Step 2: Extract the prefix

Take the first 5 characters of the hex-encoded hash. This is your range prefix.

prefix.tstypescript
const hash = sha1Hex("user-password");
const prefix = hash.slice(0, 5);   // e.g. "CBFDA"
const suffix = hash.slice(5);       // remaining 35 chars

Step 3: Query the range endpoint

Send the prefix to the LeakJar range API. The response contains every suffix in the breach dataset that shares the same prefix, along with the number of times each appeared.

query.tstypescript
const res = await fetch(
  `https://api.leakjar.com/api/demo/passwords/range/${prefix}`,
  {
    headers: {
      Authorization: `Bearer ${process.env.LEAKJAR_API_KEY}`,
    },
  }
);

const data = await res.json();
// data.suffixes: Array<{ suffix: string; count: number }>

Step 4: Compare locally

Search the returned suffixes for a match against your remaining hash characters.

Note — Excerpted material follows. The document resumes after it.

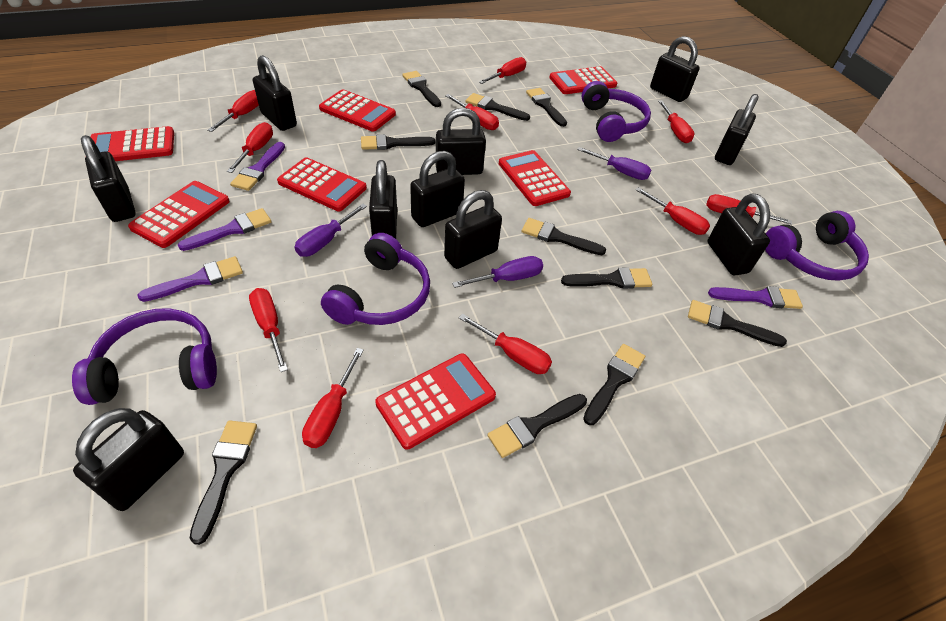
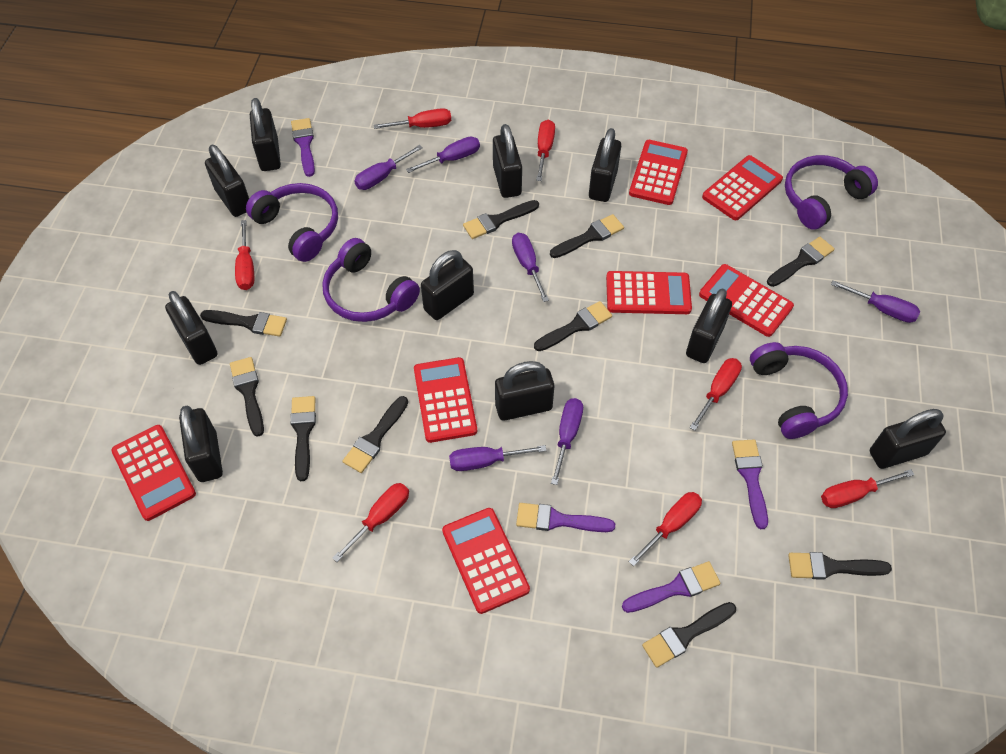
purple screwdriver: 3 -> 6
red screwdriver: 10 -> 7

If found, the password has been exposed; the count tells you how many times.

compare.tstypescript
interface SuffixEntry {
  suffix: string;
  count: number;
}

function checkBreach(
  suffix: string,
  suffixes: SuffixEntry[]
): { breached: boolean; count: number } {
  const match = suffixes.find(
    (s) => s.suffix === suffix
  );
  return match
    ? { breached: true, count: match.count }
    : { breached: false, count: 0 };
}

// Usage
const result = checkBreach(suffix, data.suffixes);
if (result.breached) {
  console.log(`Password seen ${result.count} times in breaches.`);
}

Complete flow

Here is the entire check as a single function you can drop into a registration or password-reset handler:

check-password.tstypescript
import { createHash } from "crypto";

interface BreachResult {
  breached: boolean;
  count: number;
}

export async function checkPassword(
  password: string
): Promise<BreachResult> {
  const hash = createHash("sha1")
    .update(password, "utf8")
    .digest("hex")
    .toUpperCase();

  const prefix = hash.slice(0, 5);
  const suffix = hash.slice(5);

  const res = await fetch(
    `https://api.leakjar.com/api/demo/passwords/range/${prefix}`,
    {
      headers: {
        Authorization: `Bearer ${process.env.LEAKJAR_API_KEY}`,
      },
    }
  );

  if (!res.ok) {
    throw new Error(`LeakJar API error: ${res.status}`);
  }

  const data = await res.json();
  const match = data.suffixes.find(
    (s: { suffix: string }) => s.suffix === suffix
  );

  return match
    ? { breached: true, count: match.count }
    : { breached: false, count: 0 };
}
Note: This is a mock endpoint for demonstration purposes. In the demo environment, the API returns synthetic breach data. Production endpoints operate against real-world breach datasets.